Jared Thomas, a Nukunu writer and researcher gave a short speech saying how helpful and important the documentations of the past was — and he mentioned the Norman Tindale collection, one of the 11 new treasures. This has been important for him as a writer, and for him as a Nukunu given the Nukunu native title claims. People could take or challenge the representations given in the early documentation, and could move to the future equipped with a strong understanding of the present and a very strong understanding of the past.

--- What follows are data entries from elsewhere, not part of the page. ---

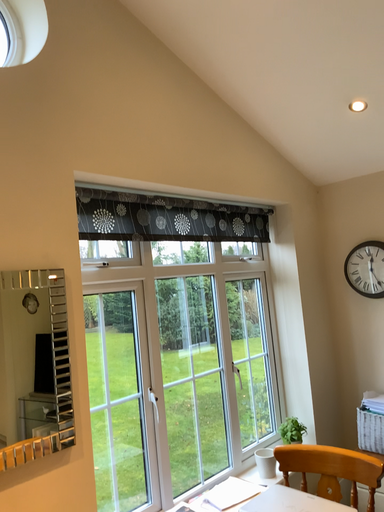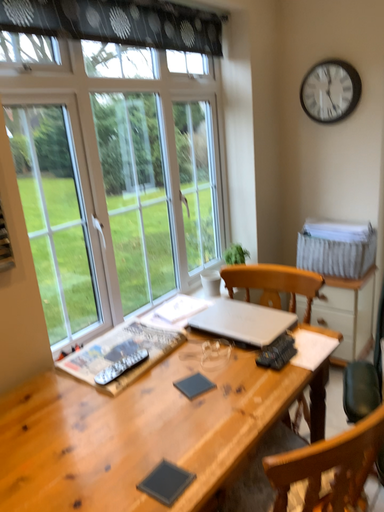
Question: How did the camera likely rotate when shooting the video?

Choices:
 (A) rotated right
 (B) rotated left

Answer: (A)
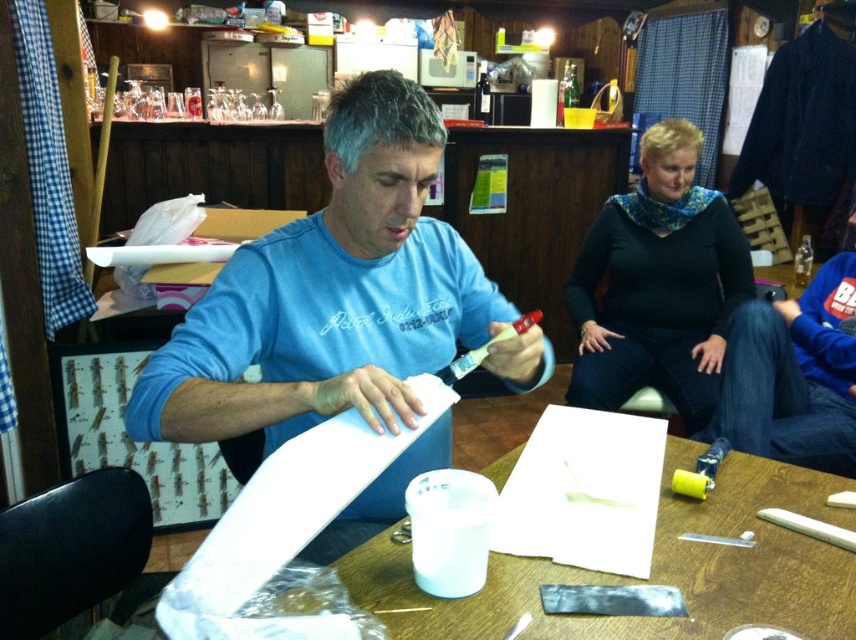
You are a delivery person who needs to place a 1.2 meter long package between the white paperboard at center and the black matte sweater at upper right. Is there enough space to fit the package horizontally between them?

The distance between the white paperboard at center and the black matte sweater at upper right is 1.13 meters. Since the package is 1.2 meters long, it is slightly longer than the available space, so it won generated. 1.13 meters is less than 1.2 meters, so the package won generated. The package cannot be placed horizontally between them due to insufficient space.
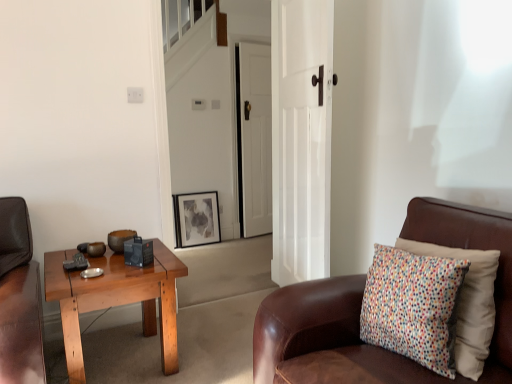
Question: Would you say white wooden door at center, which is the 2th door in front-to-back order, is a long distance from white glossy door at center, placed as the 2th door when sorted from back to front?

Choices:
 (A) yes
 (B) no

Answer: (A)

Question: Is white wooden door at center, which appears as the first door when viewed from the back, placed right next to white glossy door at center, positioned as the first door in front-to-back order?

Choices:
 (A) no
 (B) yes

Answer: (A)

Question: From the image's perspective, is white wooden door at center, which appears as the first door when viewed from the back, on top of white glossy door at center, positioned as the first door in front-to-back order?

Choices:
 (A) no
 (B) yes

Answer: (B)

Question: Is the position of white wooden door at center, which is the 2th door in front-to-back order, less distant than that of white glossy door at center, positioned as the first door in front-to-back order?

Choices:
 (A) yes
 (B) no

Answer: (B)

Question: From the image's perspective, is white wooden door at center, which is the 2th door in front-to-back order, under white glossy door at center, placed as the 2th door when sorted from back to front?

Choices:
 (A) no
 (B) yes

Answer: (A)

Question: Considering the relative sizes of white wooden door at center, which is the 2th door in front-to-back order, and white glossy door at center, positioned as the first door in front-to-back order, in the image provided, is white wooden door at center, which is the 2th door in front-to-back order, taller than white glossy door at center, positioned as the first door in front-to-back order,?

Choices:
 (A) yes
 (B) no

Answer: (B)

Question: Is matte black picture frame at center far away from white wooden door at center, which appears as the first door when viewed from the back?

Choices:
 (A) no
 (B) yes

Answer: (A)

Question: Is matte black picture frame at center at the left side of white wooden door at center, which appears as the first door when viewed from the back?

Choices:
 (A) no
 (B) yes

Answer: (B)

Question: Is matte black picture frame at center positioned behind white wooden door at center, which appears as the first door when viewed from the back?

Choices:
 (A) no
 (B) yes

Answer: (B)

Question: Is matte black picture frame at center outside white wooden door at center, which is the 2th door in front-to-back order?

Choices:
 (A) yes
 (B) no

Answer: (A)

Question: From the image's perspective, is matte black picture frame at center on top of white wooden door at center, which appears as the first door when viewed from the back?

Choices:
 (A) yes
 (B) no

Answer: (B)

Question: Is matte black picture frame at center positioned in front of white wooden door at center, which appears as the first door when viewed from the back?

Choices:
 (A) yes
 (B) no

Answer: (B)

Question: Does matte black picture frame at center have a greater height compared to brown leather chair at right?

Choices:
 (A) no
 (B) yes

Answer: (A)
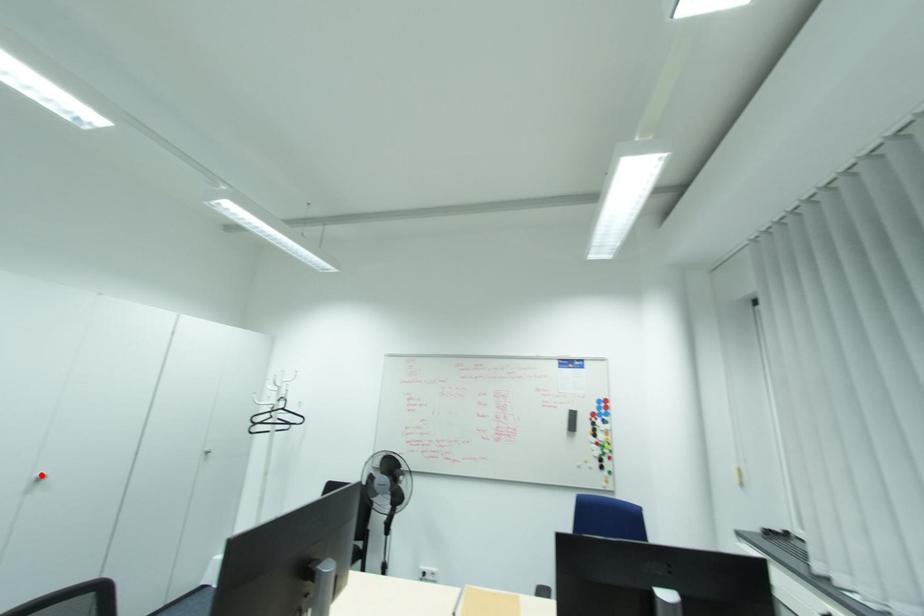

Almost all items come from large state or national institutions with recurrent funding. The items range from sound recordings, the John Meredith folklore collection* of the National Library, to the Holtermann collections of glass negatives taken by Beaufoy Merlin and Charles Bayliss of the Hill End, Mudgee and Gulgong goldfields (State Library of NSW) and F E Williams’ photographs of Papua New Guinea (National Archives and South Australian Museum), to individual items like Colonel William Light’s plan of Adelaide (State Library of South Australia), Thomas Burstow’s eyewitness diary of the bombing raids on Darwin (Northern Territory Library), and three diaries of the goldfields (including Edward Snell’s lovely illustrated diary) (State Library of Victoria), to particular types of records (Convict Records of Western Australia 1838–1910 (State Records Office of Western Australia), and Queensland South Sea Island Indentured Labourer Records 1863–1908 (Queensland State Archives)), to the comprehensive records of the first 50 years of the University of Adelaide.

2013-05-14 22.51.12

So it is pretty wonderful that, only ten years after its beginning, and without recurrent fundng, UNESCO has recognised the importance of PARADISEC’s collection through inscribing it on this list. And it follows on PARADISEC’s inclusion in the ‘UNESCO Register of Good Practices in Language Preservation [.doc]’ in 2005. This recognition is a tribute to collaboration — to Linda Barwick and Nick Thieberger and their team, to their universities, and to how much they have achieved on shoestrings. (Note: you can strengthen PARADISEC’s shoestring by sponsoring them — and it’s tax-deductible).


* This award was accepted by Kevin Bradley, and it was a great pleasure to thank him once again for all the help and advice he gave PARADISEC when it was still an egg.